Furthermore, the estimates do not take into account several additional factors noted below. The calculation is set up for sources and sinks to slowly revert, in the absence of observational data, to first guesses of net ecosystem exchange, which are close to zero on an annual basis. This set-up may result in a bias. Also due to the sparseness of measurements, we have had to assume coherence of ecosystem processes over large distances, giving existing observations perhaps an undue amount of weight. The process model for terrestrial photosynthesis and respiration was very basic, and will likely be greatly improved in future releases of CarbonTracker. Easily the largest single annual average source of CO2 is emissions from fossil fuel burning, which are currently not estimated by CarbonTracker. We use estimates from emissions inventories (economic accounting) and subtract the CO2 mole fraction signatures of those fluxes from observations. As a result, the biosphere and ocean fluxes estimated by CarbonTracker inherit error from the assumed fossil fuel emissions. While these emissions inventories may have a small relative error on global scales (perhaps 5 or 10%), any such bias translates into a larger relative error in the annual average ecosystem sources and sinks, since those fluxes have smaller magnitudes.

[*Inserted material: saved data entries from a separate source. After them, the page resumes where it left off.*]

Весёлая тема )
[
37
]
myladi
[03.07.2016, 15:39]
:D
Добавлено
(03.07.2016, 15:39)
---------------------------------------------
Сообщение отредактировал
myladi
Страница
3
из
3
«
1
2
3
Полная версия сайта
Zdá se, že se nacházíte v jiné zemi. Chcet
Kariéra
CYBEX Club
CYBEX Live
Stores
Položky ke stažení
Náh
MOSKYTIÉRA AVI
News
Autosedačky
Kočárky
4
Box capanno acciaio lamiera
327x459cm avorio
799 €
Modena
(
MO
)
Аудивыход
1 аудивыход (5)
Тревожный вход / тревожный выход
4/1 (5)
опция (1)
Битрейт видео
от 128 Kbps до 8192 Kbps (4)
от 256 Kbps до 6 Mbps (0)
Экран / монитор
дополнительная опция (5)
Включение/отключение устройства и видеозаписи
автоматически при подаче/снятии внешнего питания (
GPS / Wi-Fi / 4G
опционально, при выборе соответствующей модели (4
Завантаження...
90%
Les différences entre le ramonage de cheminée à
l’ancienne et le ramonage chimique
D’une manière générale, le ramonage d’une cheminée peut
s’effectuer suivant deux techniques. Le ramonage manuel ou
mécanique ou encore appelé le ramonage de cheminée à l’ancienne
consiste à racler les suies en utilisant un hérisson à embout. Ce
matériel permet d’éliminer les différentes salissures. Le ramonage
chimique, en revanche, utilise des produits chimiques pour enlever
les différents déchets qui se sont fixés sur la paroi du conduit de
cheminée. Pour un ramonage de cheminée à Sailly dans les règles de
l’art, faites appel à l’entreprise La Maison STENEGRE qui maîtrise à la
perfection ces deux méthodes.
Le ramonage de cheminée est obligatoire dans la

We expect to add a process model of fossil fuel combustion in future releases of CarbonTracker. Finally, additional measurement sites are expected to lead to the greatest improvements, especially to more robust and specific source/sink results at smaller spatial scales.


Consistency of modeled and observed atmospheric CO2 growth rates

Global atmospheric CO2 growth rates inferred directly from observed carbon dioxide at marine surface sites are consistent with those modeled by CarbonTracker, both in their average values and in their year-to-year variations (Figure 6). These global growth rates hovered at around 4 PgC yr-1, or around 1.9 ppm yr-1 (Figure 6) in the decade of the 2000s, but have increased in recent years. The observed global growth rate in 2015 is particularly high, at about 6.3 PgC yr-1 (just under 3.0 ppm yr-1). This is thought to be related to the large 2015-16 El Niño. CT2016 fails to represent the full amplitude of this El Niño signal, due in part to sparse observations in the tropics and in part to a short assimilation window. This is under investigation using the CarbonTracker Near-Real Time (CT-NRT) framework.


Figure 6. Atmospheric CO2 growth rates. Observed atmospheric CO2 growth rates (source: NOAA ESRL page on global trends in CO2) are plotted against the atmospheric CO2 growth rate inferred from CT2016 global fluxes. Note that error bars on the observed growth rates are relatively small and may not be visible on this plot.